We are not entirely sure how, but it happens. A light sparkles and we just fall in love with programming, maybe after finishing building that university project or the other piece of software we built just for our own use. So much to learn, so much to experiment with. There’s this very short reward cycle in programming that increases our dopamine levels continuously and makes us addicted to it. We have been bitten by the programming bug, but don’t worry, it’s not a disease, it’s just brain chemistry.

The “fun” game of jumping ships

The first few months or years go by, we reach the point where we seem unable to step up our game. Our colleagues now look less knowledgeable than they did before, even our best mentors don’t look that special anymore. We’ve absorbed all the knowledge we could, so we start looking around in search of a place where our learning adventure can continue.

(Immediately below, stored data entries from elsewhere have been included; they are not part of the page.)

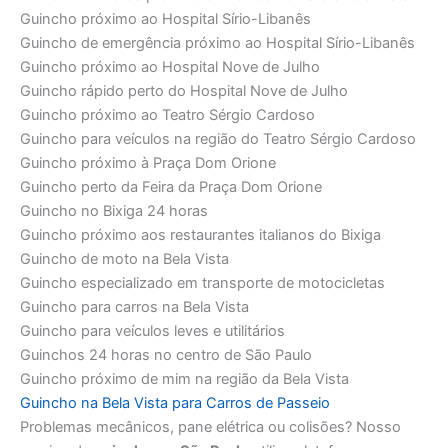
Guincho próximo ao Hospital Sírio-Libanês
Guincho de emergência próximo ao Hospital Sírio-Libanês
Guincho próximo ao Hospital Nove de Julho
Guincho rápido perto do Hospital Nove de Julho
Guincho próximo ao Teatro Sérgio Cardoso
Guincho para veículos na região do Teatro Sérgio Cardoso
Guincho próximo à Praça Dom Orione
Guincho perto da Feira da Praça Dom Orione
Guincho no Bixiga 24 horas
Guincho próximo aos restaurantes italianos do Bixiga
Guincho de moto na Bela Vista
Guincho especializado em transporte de motocicletas
Guincho para carros na Bela Vista
Guincho para veículos leves e utilitários
Guinchos 24 horas no centro de São Paulo
Guincho próximo de mim na região da Bela Vista
Guincho na Bela Vista para Carros de Passeio
Problemas mecânicos, pane elétrica ou colisões? Nosso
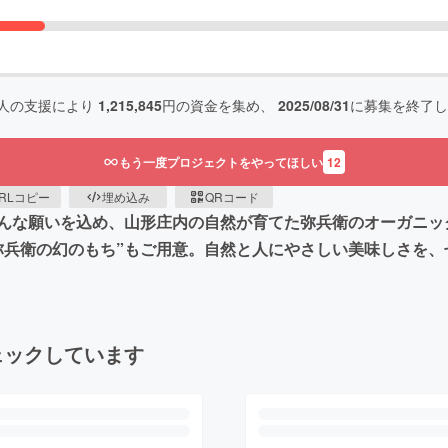
人の支援により
1,215,845
円の資金を集め、
2025/08/31
に募集を終了し
もう一度プロジェクトをやってほしい
12
RLコピー
埋め込み
QRコード
んな願いを込め、山形庄内の自然が育てた弥兵衛のオーガニッ
弥兵衛の幻のもち”もご用意。自然と人にやさしい美味しさを
ェックしています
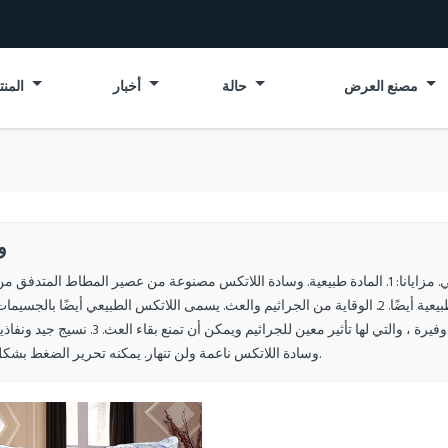
مصنع العرض
حالة
أخبار
المنتجات
و
منتجات مصنع قوية ، لتوفير أسرة جيدة ونوم جيد ونوم صحي. مزايانا: 1. المادة طبيعية. وسادة اللاتكس مصنوعة من عصير المطاط ال
المطاط الطبيعي. هذه المواد ليست فقط صديقة للبيئة ، ولكنها طبيعية أيضًا. 2. الوقاية من الجراثيم والعث. يسمى اللاتكس الطبيعي أيضًا با
للذوبان في الماء لشجرة المطاط. يحتوي على بروتينات لاتكس وفيرة ، والتي لها تأثير معين للجراثيم ويمك
وسادة اللاتكس ناعمة ولن تنهار. يمكنه تحرير الضغط بشكل أفضل.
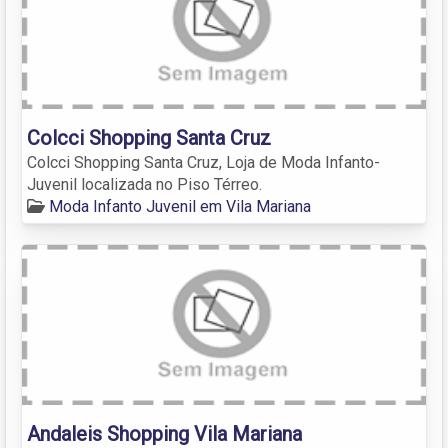
Colcci Shopping Santa Cruz
Colcci Shopping Santa Cruz, Loja de Moda Infanto-
Juvenil localizada no Piso Térreo.
Moda Infanto Juvenil em Vila Mariana
Andaleis Shopping Vila Mariana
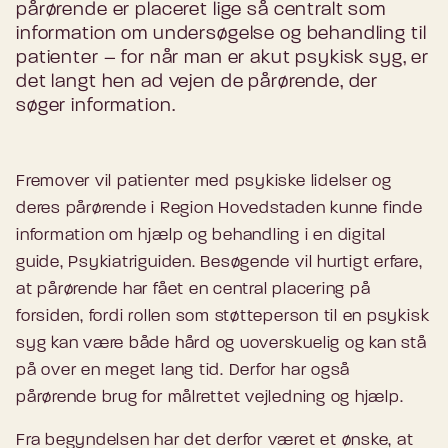
pårørende er placeret lige så centralt som
information om undersøgelse og behandling til
patienter – for når man er akut psykisk syg, er
det langt hen ad vejen de pårørende, der
søger information.
Fremover vil patienter med psykiske lidelser og
deres pårørende i Region Hovedstaden kunne finde
information om hjælp og behandling i en digital
guide, Psykiatriguiden. Besøgende vil hurtigt erfare,
at pårørende har fået en central placering på
forsiden, fordi rollen som støtteperson til en psykisk
syg kan være både hård og uoverskuelig og kan stå
på over en meget lang tid. Derfor har også
pårørende brug for målrettet vejledning og hjælp.
Fra begyndelsen har det derfor været et ønske, at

There is no such thing as over-engineering

We’ve evolved over time, and if we are unlucky enough, we have developed an OCD towards achieving perfection in our code. Refactor after refactor after refactor your code becomes more and more beautiful to your eyes and more and more obscure to the other members of the team.

Why do we follow the buzz?

Another thing that happens naturally during our careers is this: we just put the world on pause and start learning something new. It can be a new language, a new framework, a new methodology, an entirely new area of development, or something different. But how do we choose?

The road to greatness

During the transition into more senior positions, we tend to grow more and more pragmatic. This tends to make us look a little annoying and less competent to the junior members of the team or the engineers we are currently mentoring. We also tend not to code as much as before, some of us think trivial tasks are beneath us, which amplifies the problem, try instead to lead by example and close down those trivial or boring tasks yourself.

A note on humility

Years of experience don’t directly translate to better-written code, keep asking for opinions and code reviews. Sometimes I ask my wife (she’s not a programmer) to proofread my code to see whether she can understand what it does.

Don’t give up

We all have highs and lows in our software engineering careers. Some of us start prioritising money over job satisfaction, ending up in either contracting roles or highly paid boring jobs. Some might move into management in search of a bug-free life.